FIG. 2 shows that piston rod (3) of the casting piston is guided by a pressure cylinder (16) at whose outflow side a valve (17) is located which is designed as a conventional high-dynamic continuous valve. This valve (17) is operated by a two-stage pre-control valve (18) when a corresponding pulse comes from the control device (15). Control device (15) is designed as a digital control electronic device and, for example, stores the set values for six phases of the injection process. The phases are provided to produce a certain product. Control device (15) permits real-time control and it receives starting pulses for this time control from the metal sensor (13), but it can also obtain them from a travel-dependent scanning device (19) which can be made for example as a shaft encoder, and connected by a suitable device (20) with the ram of the pressure cylinder (16) so that its position within the pressure cylinder (16) can be determined. It is also possible to detect the pressure rise at the nozzle tip by a sensor in the hydraulic system and thus initiate the signal for starting the second phase in which the pressure is considerably increased. Both the travel-dependent values and the signals from the metal sensor (13) can also be fed in a known manner known to a screen (21) that permits a graphic display of the casting parameters at any given time. Finally, the control device (15) can be connected with a valve (22) that is located upstream from a vacuum device (not shown) and downstream from the mold (11). The valve (22) can prevent the metal that flows out of the evacuative mold into the vent runners from reaching the vacuum pump.

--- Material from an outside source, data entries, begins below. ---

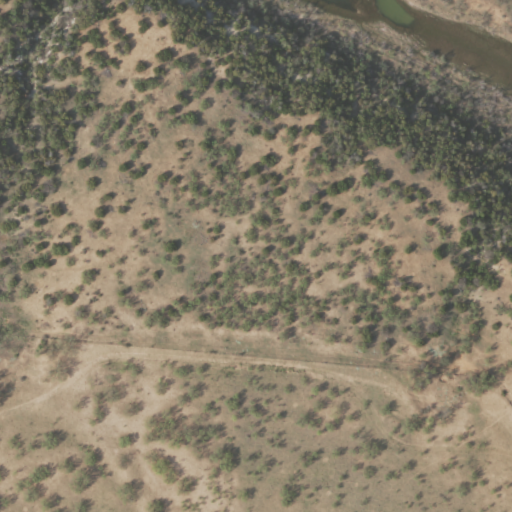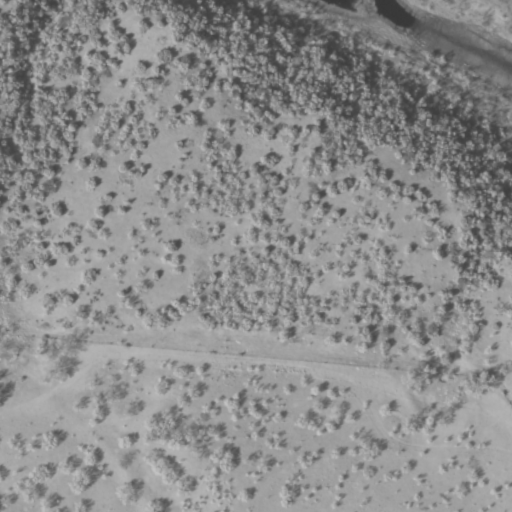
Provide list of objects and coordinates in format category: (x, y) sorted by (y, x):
river: (433, 30)
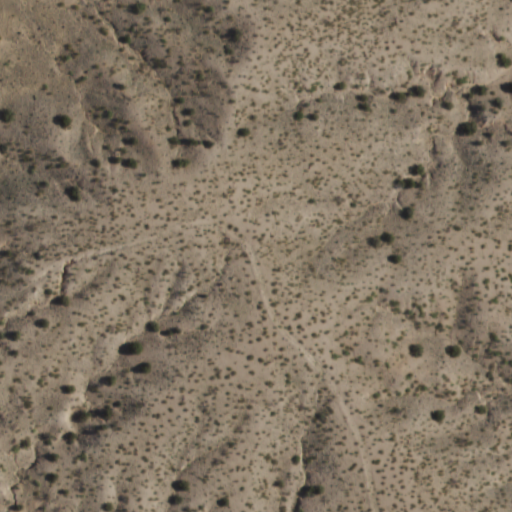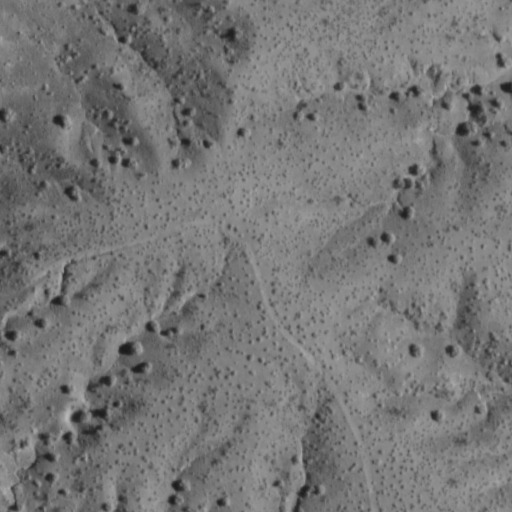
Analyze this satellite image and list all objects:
road: (182, 340)
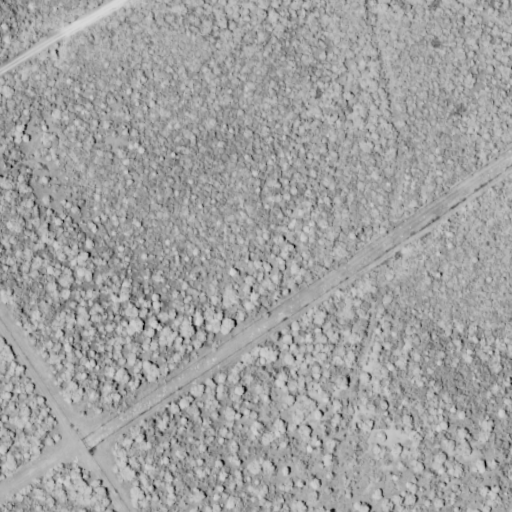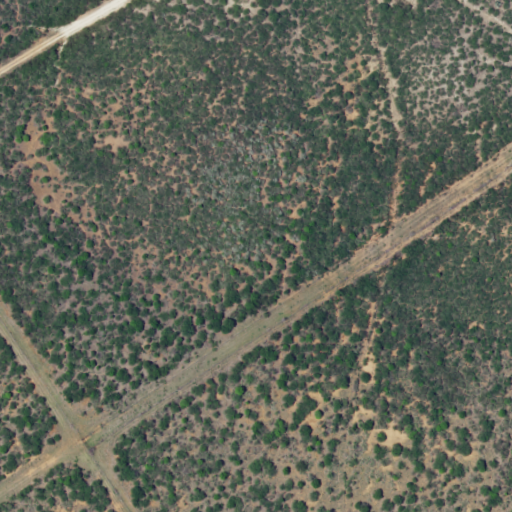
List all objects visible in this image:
road: (388, 257)
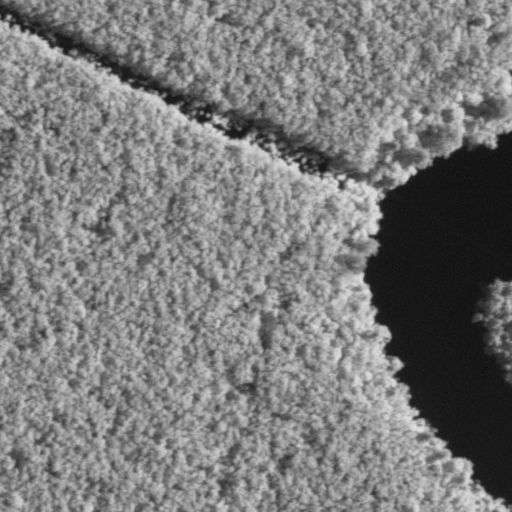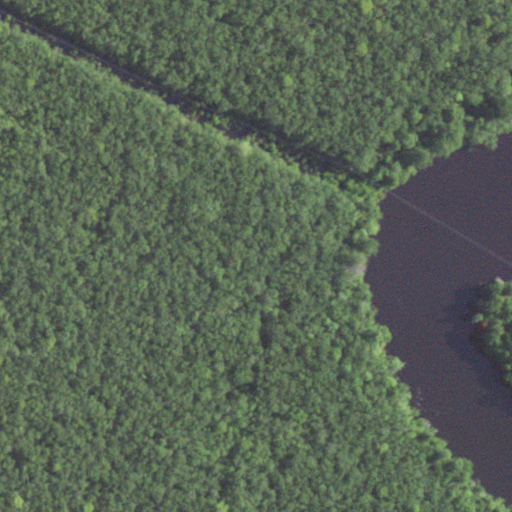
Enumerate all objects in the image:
river: (419, 318)
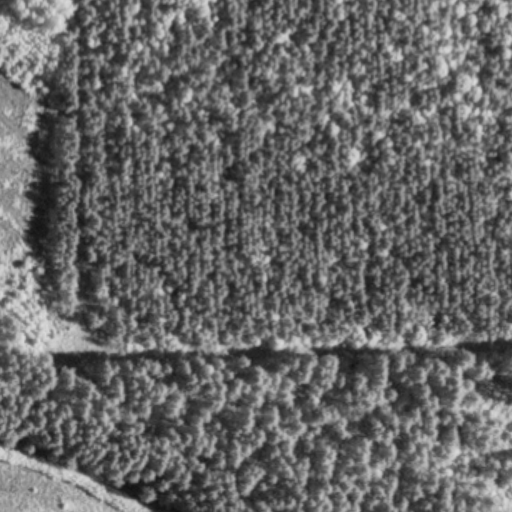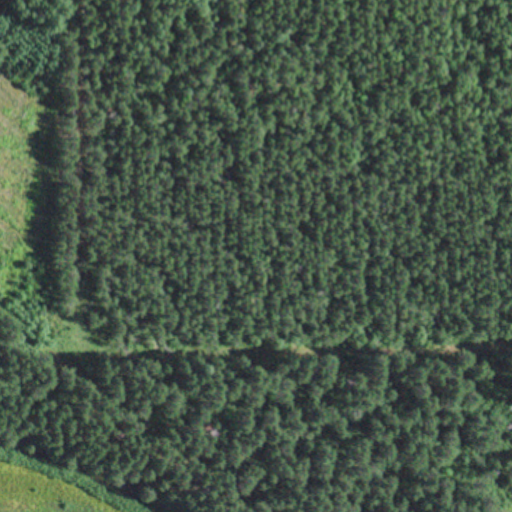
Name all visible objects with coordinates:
road: (121, 358)
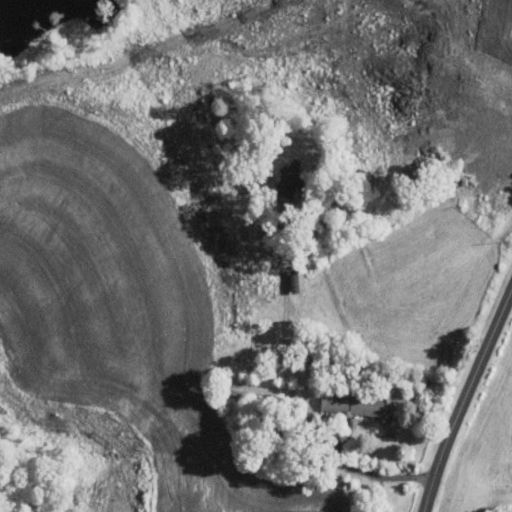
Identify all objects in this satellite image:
building: (258, 388)
road: (465, 398)
building: (359, 402)
road: (314, 423)
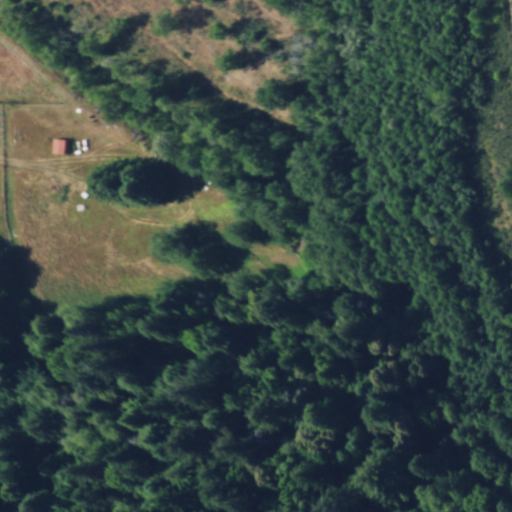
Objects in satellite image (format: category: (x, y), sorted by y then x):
road: (70, 159)
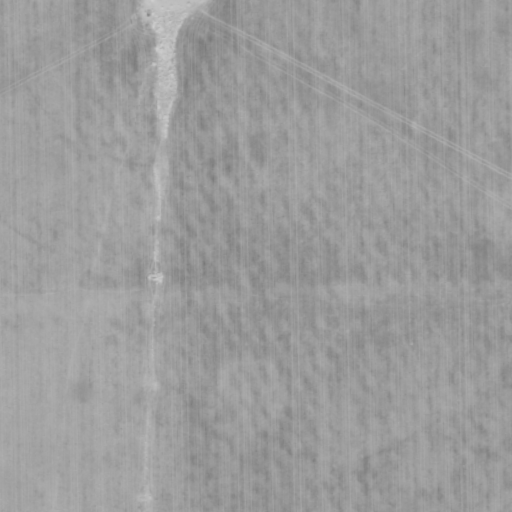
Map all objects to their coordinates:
road: (256, 320)
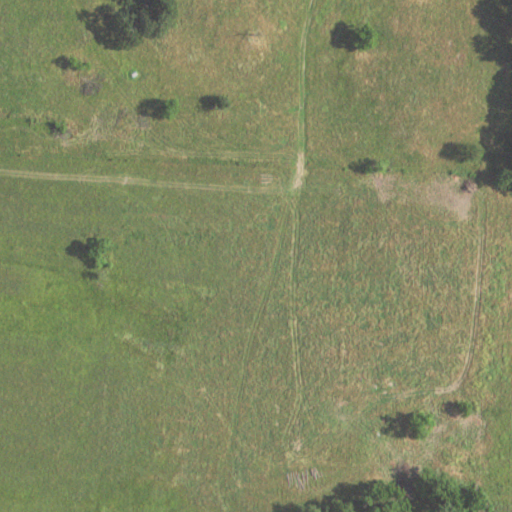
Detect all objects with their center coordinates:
road: (274, 259)
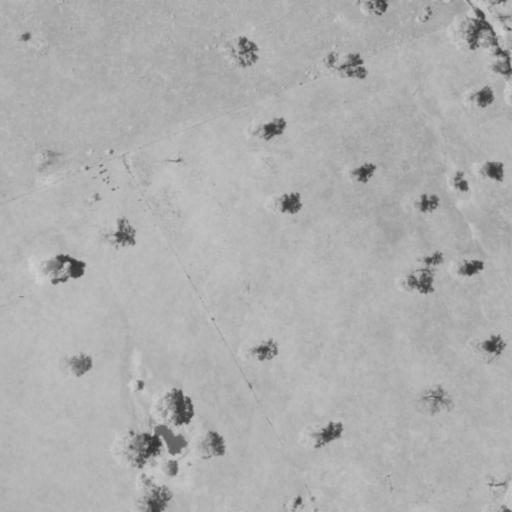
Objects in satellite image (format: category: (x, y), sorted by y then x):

Control valve (17) mounted on the outflow side of the casting cylinder operates during the filling phase as a speed regulating valve. The speed is programmed as a function of the casting ram position and the corresponding actual values can be transmitted through the device (19) to the screen and to the control device (15). In the dwell pressure phase, the continuous valve acts as a pressure regulating valve. The corresponding set values for travel, speed, and pressure are fed to the control device. By means of the signals obtained by the metal sensor, the control device (15) can perform an exact real-time control of the injection process that is independent of the bath level in the vat (1).
Although the invention has been described and illustrated in detail, it is to be clearly understood that the same is by way of illustration and example, and is not to be taken by way of limitation. The spirit and scope of the present invention are to be limited only by the terms of the appended claims.